== Extracted data
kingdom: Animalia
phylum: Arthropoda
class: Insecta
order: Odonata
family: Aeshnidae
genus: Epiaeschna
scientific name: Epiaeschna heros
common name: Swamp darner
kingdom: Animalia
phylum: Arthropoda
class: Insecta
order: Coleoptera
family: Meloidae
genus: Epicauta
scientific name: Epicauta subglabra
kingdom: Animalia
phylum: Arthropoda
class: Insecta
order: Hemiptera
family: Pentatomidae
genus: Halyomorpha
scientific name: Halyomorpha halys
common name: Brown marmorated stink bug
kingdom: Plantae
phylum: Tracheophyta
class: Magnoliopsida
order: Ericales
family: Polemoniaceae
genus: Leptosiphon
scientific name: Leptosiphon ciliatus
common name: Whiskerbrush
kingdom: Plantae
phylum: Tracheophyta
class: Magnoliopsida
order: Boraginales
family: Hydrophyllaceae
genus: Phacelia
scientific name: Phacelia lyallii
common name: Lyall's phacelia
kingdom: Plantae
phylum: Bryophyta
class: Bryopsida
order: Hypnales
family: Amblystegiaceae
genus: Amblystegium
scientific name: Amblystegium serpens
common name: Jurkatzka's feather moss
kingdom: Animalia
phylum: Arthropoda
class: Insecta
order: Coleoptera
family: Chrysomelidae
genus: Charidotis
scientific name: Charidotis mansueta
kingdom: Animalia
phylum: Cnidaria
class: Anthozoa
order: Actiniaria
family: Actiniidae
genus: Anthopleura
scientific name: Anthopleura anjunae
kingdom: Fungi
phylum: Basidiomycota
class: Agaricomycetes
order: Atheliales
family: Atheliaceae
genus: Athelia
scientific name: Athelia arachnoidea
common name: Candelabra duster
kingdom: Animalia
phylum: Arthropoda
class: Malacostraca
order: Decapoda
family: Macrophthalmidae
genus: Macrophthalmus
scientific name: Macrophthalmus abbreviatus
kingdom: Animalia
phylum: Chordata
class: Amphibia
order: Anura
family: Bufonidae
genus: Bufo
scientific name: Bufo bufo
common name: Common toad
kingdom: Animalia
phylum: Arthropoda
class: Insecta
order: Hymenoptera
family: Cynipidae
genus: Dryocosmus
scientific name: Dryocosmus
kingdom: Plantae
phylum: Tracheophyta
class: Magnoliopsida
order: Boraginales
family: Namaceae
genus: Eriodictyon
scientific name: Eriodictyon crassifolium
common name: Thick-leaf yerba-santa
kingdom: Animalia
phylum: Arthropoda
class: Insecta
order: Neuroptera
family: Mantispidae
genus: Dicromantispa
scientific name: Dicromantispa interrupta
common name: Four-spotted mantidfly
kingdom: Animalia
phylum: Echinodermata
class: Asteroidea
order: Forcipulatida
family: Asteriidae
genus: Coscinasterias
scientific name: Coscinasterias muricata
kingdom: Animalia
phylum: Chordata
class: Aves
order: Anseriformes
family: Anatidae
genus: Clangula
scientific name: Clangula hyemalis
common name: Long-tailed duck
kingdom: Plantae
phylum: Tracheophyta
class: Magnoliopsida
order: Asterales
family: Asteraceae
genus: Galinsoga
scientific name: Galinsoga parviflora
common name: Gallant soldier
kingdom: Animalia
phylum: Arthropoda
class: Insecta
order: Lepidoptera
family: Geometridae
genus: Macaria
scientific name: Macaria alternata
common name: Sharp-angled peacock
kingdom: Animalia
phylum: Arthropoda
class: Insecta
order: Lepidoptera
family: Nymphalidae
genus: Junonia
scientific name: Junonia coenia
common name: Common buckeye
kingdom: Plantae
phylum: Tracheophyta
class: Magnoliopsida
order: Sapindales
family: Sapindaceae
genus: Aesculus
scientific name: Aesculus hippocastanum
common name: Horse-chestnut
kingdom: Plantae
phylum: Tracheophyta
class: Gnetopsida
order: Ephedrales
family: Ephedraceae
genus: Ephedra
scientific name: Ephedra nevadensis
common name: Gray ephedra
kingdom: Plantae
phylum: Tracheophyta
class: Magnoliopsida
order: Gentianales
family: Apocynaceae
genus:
====
### Challenge
Can you write out the rows above again, swapping "common name" for "vernacular name" and leaving everything else as it is?

### Response
kingdom: Animalia
phylum: Arthropoda
class: Insecta
order: Odonata
family: Aeshnidae
genus: Epiaeschna
scientific name: Epiaeschna heros
vernacular name: Swamp darner
kingdom: Animalia
phylum: Arthropoda
class: Insecta
order: Coleoptera
family: Meloidae
genus: Epicauta
scientific name: Epicauta subglabra
kingdom: Animalia
phylum: Arthropoda
class: Insecta
order: Hemiptera
family: Pentatomidae
genus: Halyomorpha
scientific name: Halyomorpha halys
vernacular name: Brown marmorated stink bug
kingdom: Plantae
phylum: Tracheophyta
class: Magnoliopsida
order: Ericales
family: Polemoniaceae
genus: Leptosiphon
scientific name: Leptosiphon ciliatus
vernacular name: Whiskerbrush
kingdom: Plantae
phylum: Tracheophyta
class: Magnoliopsida
order: Boraginales
family: Hydrophyllaceae
genus: Phacelia
scientific name: Phacelia lyallii
vernacular name: Lyall's phacelia
kingdom: Plantae
phylum: Bryophyta
class: Bryopsida
order: Hypnales
family: Amblystegiaceae
genus: Amblystegium
scientific name: Amblystegium serpens
vernacular name: Jurkatzka's feather moss
kingdom: Animalia
phylum: Arthropoda
class: Insecta
order: Coleoptera
family: Chrysomelidae
genus: Charidotis
scientific name: Charidotis mansueta
kingdom: Animalia
phylum: Cnidaria
class: Anthozoa
order: Actiniaria
family: Actiniidae
genus: Anthopleura
scientific name: Anthopleura anjunae
kingdom: Fungi
phylum: Basidiomycota
class: Agaricomycetes
order: Atheliales
family: Atheliaceae
genus: Athelia
scientific name: Athelia arachnoidea
vernacular name: Candelabra duster
kingdom: Animalia
phylum: Arthropoda
class: Malacostraca
order: Decapoda
family: Macrophthalmidae
genus: Macrophthalmus
scientific name: Macrophthalmus abbreviatus
kingdom: Animalia
phylum: Chordata
class: Amphibia
order: Anura
family: Bufonidae
genus: Bufo
scientific name: Bufo bufo
vernacular name: Common toad
kingdom: Animalia
phylum: Arthropoda
class: Insecta
order: Hymenoptera
family: Cynipidae
genus: Dryocosmus
scientific name: Dryocosmus
kingdom: Plantae
phylum: Tracheophyta
class: Magnoliopsida
order: Boraginales
family: Namaceae
genus: Eriodictyon
scientific name: Eriodictyon crassifolium
vernacular name: Thick-leaf yerba-santa
kingdom: Animalia
phylum: Arthropoda
class: Insecta
order: Neuroptera
family: Mantispidae
genus: Dicromantispa
scientific name: Dicromantispa interrupta
vernacular name: Four-spotted mantidfly
kingdom: Animalia
phylum: Echinodermata
class: Asteroidea
order: Forcipulatida
family: Asteriidae
genus: Coscinasterias
scientific name: Coscinasterias muricata
kingdom: Animalia
phylum: Chordata
class: Aves
order: Anseriformes
family: Anatidae
genus: Clangula
scientific name: Clangula hyemalis
vernacular name: Long-tailed duck
kingdom: Plantae
phylum: Tracheophyta
class: Magnoliopsida
order: Asterales
family: Asteraceae
genus: Galinsoga
scientific name: Galinsoga parviflora
vernacular name: Gallant soldier
kingdom: Animalia
phylum: Arthropoda
class: Insecta
order: Lepidoptera
family: Geometridae
genus: Macaria
scientific name: Macaria alternata
vernacular name: Sharp-angled peacock
kingdom: Animalia
phylum: Arthropoda
class: Insecta
order: Lepidoptera
family: Nymphalidae
genus: Junonia
scientific name: Junonia coenia
vernacular name: Common buckeye
kingdom: Plantae
phylum: Tracheophyta
class: Magnoliopsida
order: Sapindales
family: Sapindaceae
genus: Aesculus
scientific name: Aesculus hippocastanum
vernacular name: Horse-chestnut
kingdom: Plantae
phylum: Tracheophyta
class: Gnetopsida
order: Ephedrales
family: Ephedraceae
genus: Ephedra
scientific name: Ephedra nevadensis
vernacular name: Gray ephedra
kingdom: Plantae
phylum: Tracheophyta
class: Magnoliopsida
order: Gentianales
family: Apocynaceae
genus:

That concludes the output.